Can this filter please be fixed.
Checklists are used extensively by managers and researchers, and in southern Africa everyone (except herpetologists) use subspecies.
Basically taxa with subspecies IDs must show up in the “species” filter (either as species or subspecies), and also in the leaf filters (as the finest taxon).
If I click on the maculata obs left - on the right it says - No species found within this taxon in Cape Peninsula 2, WC, ZA. PPS that obs is obscured - is that the answer?
That may make sense in your case. Remember your observations are obscured and may be “outside” the Peninsula, but the checklist for Cape Peninsula 2 includes both observations and lists, and even if all observations happen to be obscured to off CP2, the extra lists (e.g. Adamson & Salter) will still include it inside the area.
in your checklist, you’ve added the subspecies taxa without adding the parent species taxa. if you want to see species or leaves (which are only as granular as species), then you need to add the species-level taxa.
Surely it is a bug. If the leaves only go to species level, then it should display them as species if the subspecies are present.
Especially seen that any ID to species level is not a complete identification, and it is highly likely that where there are subspecies then all observations will be identified to subspecies level for a checklist of a reserve or other localized area where only one subspecies or variety occurs.
just to clarify, i wasn’t suggesting that you add only the species taxon or only the subspecies taxon. you need to add both the species and subspecies taxa.
The problem is that our Red List evaluations are done on subspecies and varieties - and these are often more threatened than just the species.
As a consequence threatened taxa are not showing up in the lists for nature reserves because only the threatened subspecies is present in the area.
This is very misleading when promoting conservation areas and important threatened taxa are missing on iNaturalist because of this bug.
No: “all” shows all ranks.
I only want the terminal leaves and if there is a subspecies or variety then I want that leaf.
But it is a bug, in that if all the Identifications are to subspecies, then the species leaf does display, but if the subspecies is listed in the checklist, then the species leaf does not display: so it is a bug: an illogical inconsistency in the treatment of the same data from different sources.

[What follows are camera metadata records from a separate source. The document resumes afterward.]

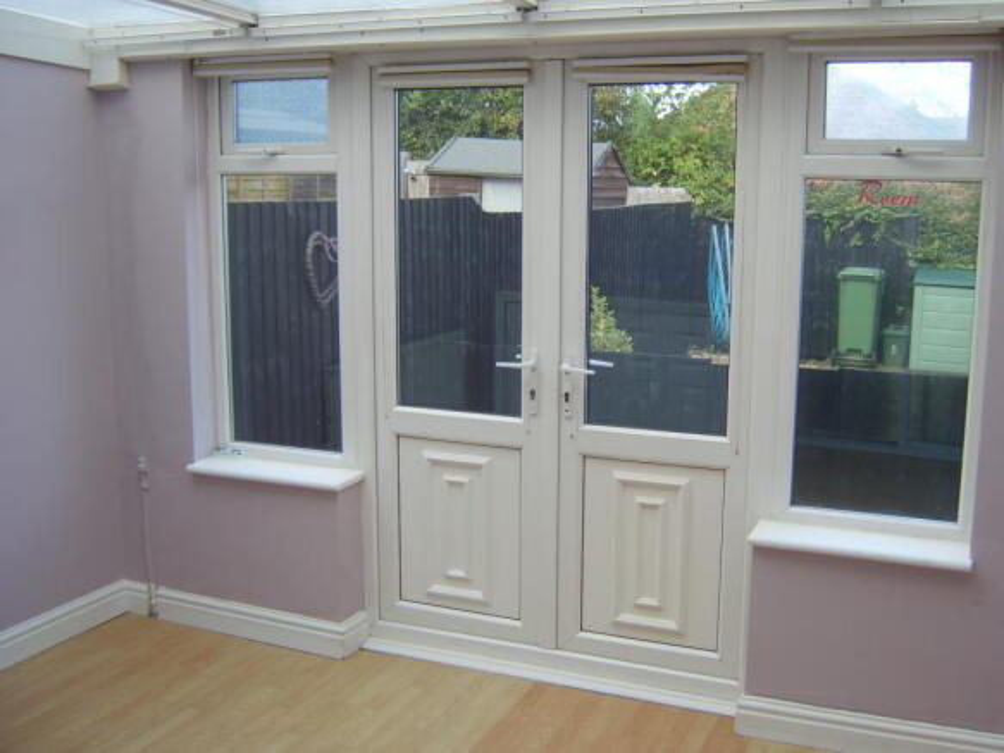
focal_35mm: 31
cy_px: 376
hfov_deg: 58.4
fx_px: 899
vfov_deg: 45.4
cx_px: 502
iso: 50
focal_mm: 8.13
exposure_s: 1/125
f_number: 2.7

in this case, you’re manually adding taxa to the list, and you’re adding only species- and subspecies- ranked taxa. so if you use rank=any on this list, you should get back only species and subspecies. are you planning to add ancestor taxa? (you didn’t want to add the parent species taxa for the subspecies. so i assume you’re not going to add any ancestor taxa.)
anyway, i think this discussion has pretty much reached a dead end (for me at least). i tried to explain the situation and offer approaches to get you to your desired end. but if you don’t like any of those approaches, then there’s not much more that i can offer here.
Are you are saying is that iNaturalist does not consider taxa below species level as leaves? That “leaves” stops at the species rank?
And that there is no intention to ever include subspecific taxa as leaves? That any work to level below species level will just have to put up with the clutter of species rank data included?
But more significantly, you are saying: that if subspecies are entered into a checklist, then the species will have to also be entered for the checklist to work properly on the setting “leaves”, and even for the setting “species”. And that this is how it is designed to work! Note that observations all identified to subspecific rank, do show up under ‘species’ and "leaves’, even if there are no species-rank observations present
If that is the case, and this is considered acceptable, then I suppose the matter is closed.
?Should I escalate this to a feature request: that checklists should be better designed to be accurate and useful, without requiring additional taxonomically redundant data entries? Or will I be wasting my time?